It's a romantic notion, eating flowers. In many cases they seem almost too beautiful to consume.
But you'll want to give it a try. And there are many different ways—in cooking, drinks, salads, and as a garnish.
- Not all flowers are edible. Know which ones you can eat.
- Make sure they have not been sprayed with pesticides and herbicides. The best bet is to buy flowers from the person who grew them, or grow them yourself. Florist, nursery and supermarket-chain bouquets are usually loaded with chemicals.
- Don't eat flowers picked by the road or in public parks. Both may have been treated, and roadside flowers may be polluted by vehicle exhaust.
Eat only the petals of a flower in general; not the stems, pistils, nor stamens.

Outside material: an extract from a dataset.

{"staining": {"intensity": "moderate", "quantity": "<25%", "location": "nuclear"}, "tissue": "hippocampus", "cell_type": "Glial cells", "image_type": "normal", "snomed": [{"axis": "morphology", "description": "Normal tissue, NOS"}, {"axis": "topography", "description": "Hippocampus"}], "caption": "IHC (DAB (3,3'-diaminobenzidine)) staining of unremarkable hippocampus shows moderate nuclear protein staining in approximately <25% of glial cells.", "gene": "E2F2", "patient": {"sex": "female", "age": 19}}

- If allergies are a concern, try introducing edible flowers slowly—they may make them worse.
- To store them properly for up to ten days, place them on a moist paper towel and refrigerate in one of your Portion Perfect Prep n' Store Containers. Ice water can revive them.

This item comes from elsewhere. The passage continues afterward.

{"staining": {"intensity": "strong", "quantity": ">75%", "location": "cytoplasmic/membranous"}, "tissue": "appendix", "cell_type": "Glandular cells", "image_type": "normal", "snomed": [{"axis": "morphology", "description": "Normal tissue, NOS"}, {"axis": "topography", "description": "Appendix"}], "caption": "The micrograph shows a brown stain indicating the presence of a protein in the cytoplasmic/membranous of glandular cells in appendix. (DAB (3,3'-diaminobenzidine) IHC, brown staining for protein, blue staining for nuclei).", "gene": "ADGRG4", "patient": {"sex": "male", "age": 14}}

If you want a big impact for a little bit of effort, toss flower petals into your salads.
Here are some of our salad-making favorites:
Lavender (we like it as a garnish; too much, and stuff can taste like soap)
- Sweet peas
Take a pass on:
- Basil flowers. Just don't, because the leaves are so awesome, and if you let the plant flower the leaves turn bitter. Okay, you can eat them if you want.

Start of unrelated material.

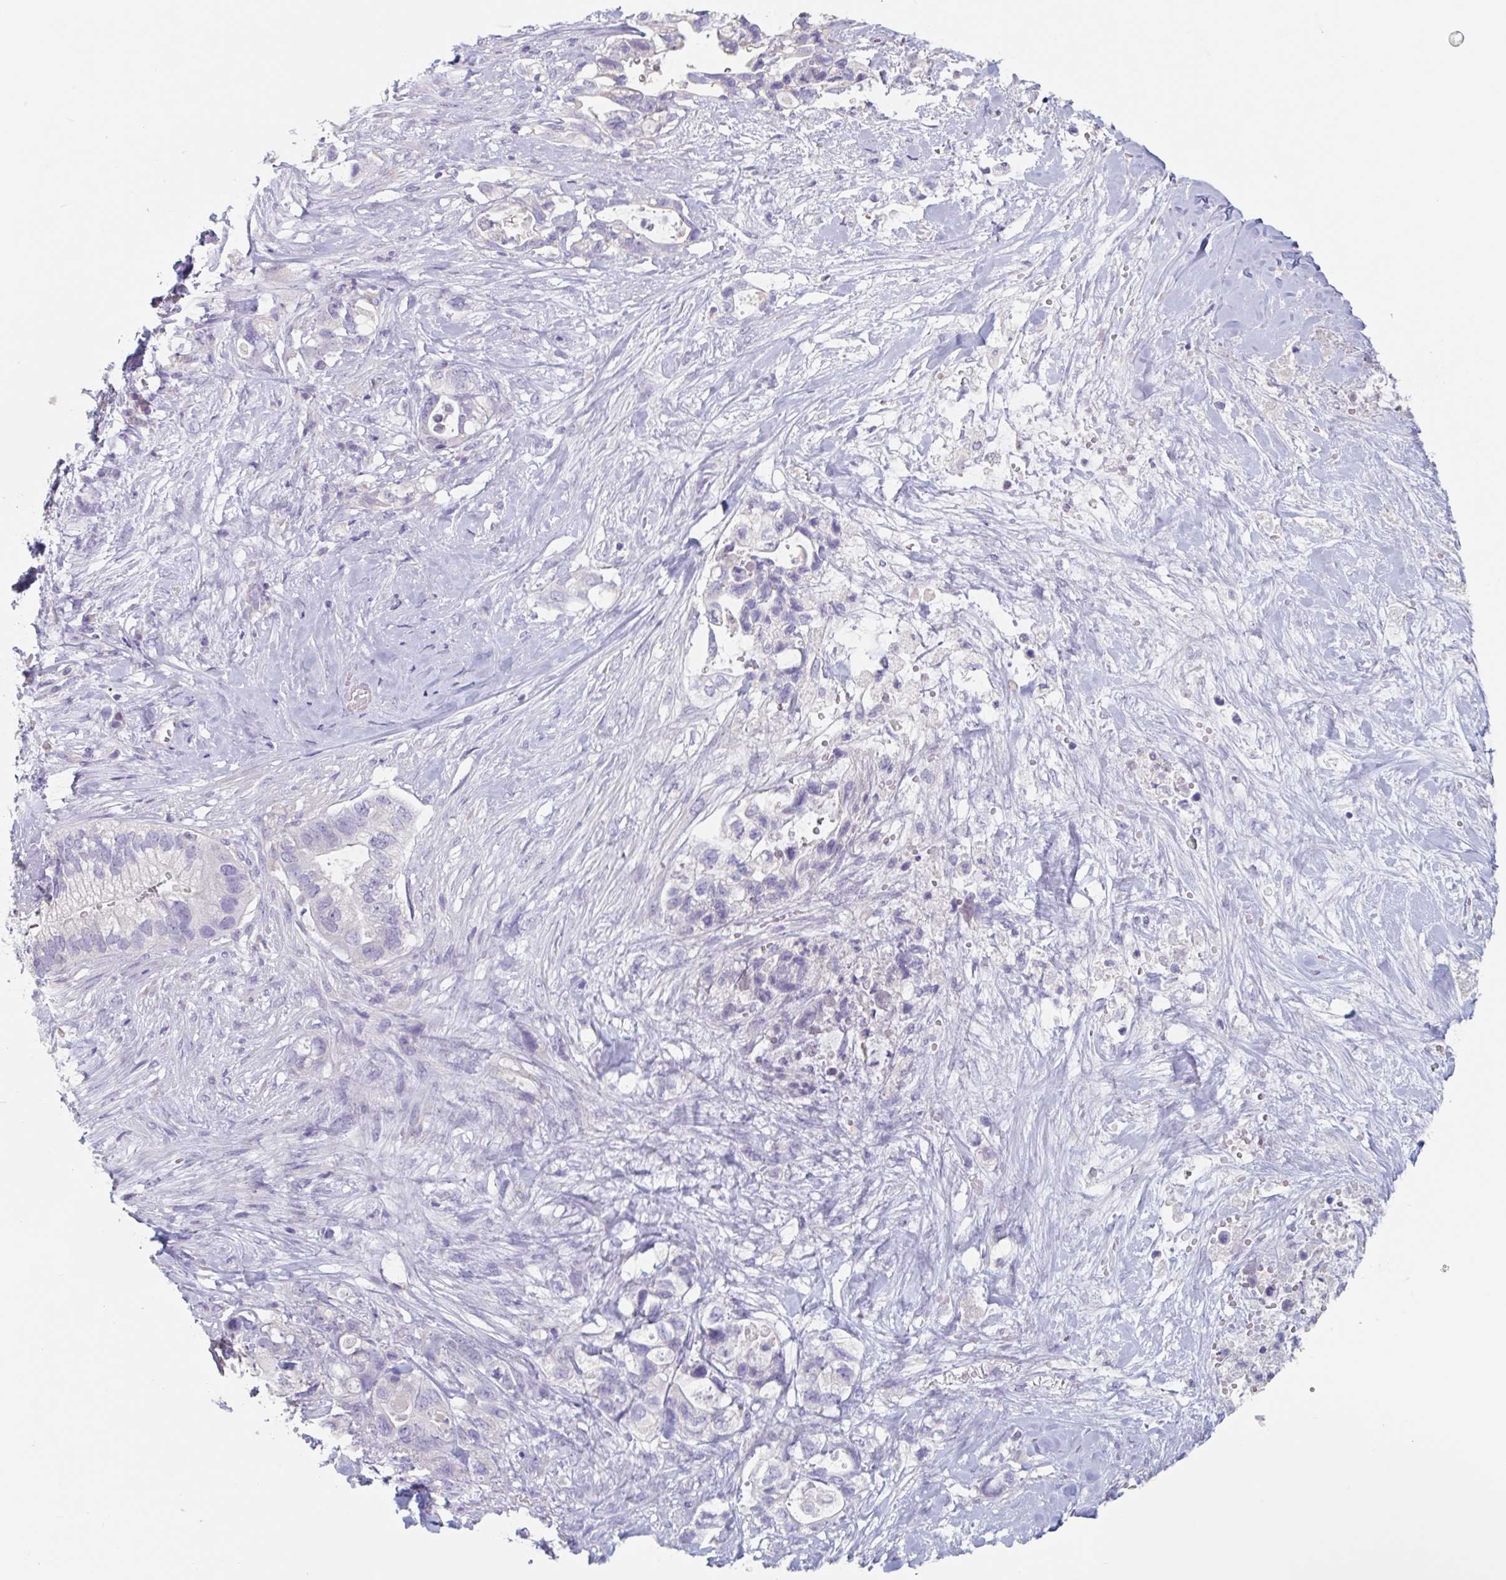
{"staining": {"intensity": "negative", "quantity": "none", "location": "none"}, "tissue": "pancreatic cancer", "cell_type": "Tumor cells", "image_type": "cancer", "snomed": [{"axis": "morphology", "description": "Adenocarcinoma, NOS"}, {"axis": "topography", "description": "Pancreas"}], "caption": "Immunohistochemistry histopathology image of neoplastic tissue: human pancreatic adenocarcinoma stained with DAB shows no significant protein expression in tumor cells. (Brightfield microscopy of DAB (3,3'-diaminobenzidine) immunohistochemistry at high magnification).", "gene": "ABHD16A", "patient": {"sex": "female", "age": 72}}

- Dandelions. The flowers are too bitter; stick to eating leaves.
- Apple blossoms. They're okay in small amounts, but not in larger ones as they may have cyanide precursors. The seeds are poisonous, but not in small doses.
If you've got little ones around, prepping flowers for eating can be a great way to learn about what we fuel our bodies with.
As a general rule, remember that a little bit goes a long way and with such delicate flavors, it helps to keep thngs simple.